Moore made his professional debut with the Single-A Inland Empire 66ers of the California League on July 31, going 2-for-5 with a double, three runs scored, and three RBI against the Modesto Nuts. He hit his first professional home run the next day. On August 2, the Angels promoted Moore to the Double-A Rocket City Trash Pandas of the Southern League. Moore hit two home runs on August 7 against the Birmingham Barons, including a walk-off home run.
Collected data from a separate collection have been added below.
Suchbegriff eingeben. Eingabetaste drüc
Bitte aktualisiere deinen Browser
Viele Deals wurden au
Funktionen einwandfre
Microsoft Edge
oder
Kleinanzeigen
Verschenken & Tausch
He slashed .548/.576/1.194 in his first 7 games across two levels with the highest OPS among hitters drafted in 2024.

In 2024, Moore hit a combined slash line of .347/.400/.584 with 6 home runs, 6 doubles and 20 RBIs across 25 games between the two levels.
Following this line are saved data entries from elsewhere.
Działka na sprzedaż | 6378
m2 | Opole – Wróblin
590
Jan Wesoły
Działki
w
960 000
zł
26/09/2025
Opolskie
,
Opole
Moore was selected as a non-roster invitee to 2025 Major League Spring Training. He began the 2025 season with Rocket City and was promoted to the Triple-A Salt Lake Bees after hitting .234 with a home run, 14 RBI, and five stolen bases over 34 appearances. In 20 appearances for Salt Lake, he slashed .350/.424/.575 with 4 home runs, 18 RBI, and 3 stolen bases.

=== Major leagues ===
On June 13, 2025, Moore was promoted to the major leagues for the first time. He made his first MLB hit on June 16, recording a triple. On June 20, Moore hit his first career home run in the seventh inning off of Houston Astros pitcher Bryan King. On June 24, Moore recorded his first multi-home run game by hitting two home runs in an Angels 3-2 victory over the Boston Red Sox. In that game, he also recorded his first career walk-off home run by connecting on a two-run blast off Red Sox relief pitcher Justin Wilson in the 10th inning. He is the first player in the Expansion Era (since 1961) with multiple game-tying or go-ahead homers in the eighth or later, including a walk-off homer, in a single game within his first three career home runs.
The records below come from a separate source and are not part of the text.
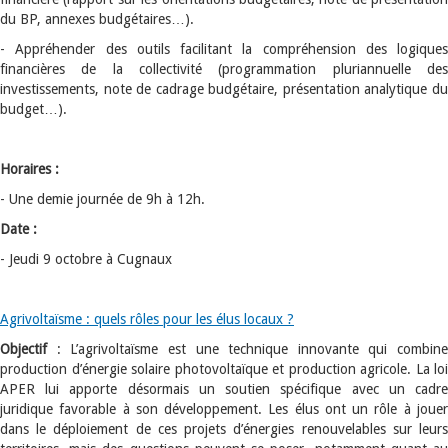
du BP, annexes budgétaires…).
- Appréhender des outils facilitant la compréhension des logiques
financières de la collectivité (programmation pluriannuelle des
investissements, note de cadrage budgétaire, présentation analytique du
budget…).
Horaires :
- Une demie journée de 9h à 12h.
Date :
- Jeudi 9 octobre à Cugnaux
Agrivoltaïsme : quels rôles pour les élus locaux ?
Objectif
: L’agrivoltaïsme est une technique innovante qui combine
production d’énergie solaire photovoltaïque et production agricole. La loi
APER lui apporte désormais un soutien spécifique avec un cadre
juridique favorable à son développement. Les élus ont un rôle à jouer
dans le déploiement de ces projets d’énergies renouvelables sur leurs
Moore was placed on the 10-day injured list on July 3, after spraining his left thumb when he attempted a diving catch on top of the 6th inning against the Atlanta Braves. He was activated on August 3, after playing in four rehab games in Single-A. Moore was optioned to Triple-A on September 1, and was recalled on September 13. He made 53 total appearances for the Angels during his rookie campaign, batting .198/.284/.370 with seven home runs, 16 RBI, and three stolen bases.

The Angels optioned Moore to Triple-A Salt Lake to begin the 2026 season, and promoted him to the major leagues on June 18, after Mike Trout was moved to the injured list. Moore had a .333 batting average with 9 home runs and 45 RBI in 51 Triple-A games up to that point. However, after just five games with the Angels, Moore was optioned back to Triple-A after José Siri returned from the paternity list. During his brief major league stint, Moore hit 4-for-20 with 11 strikeouts.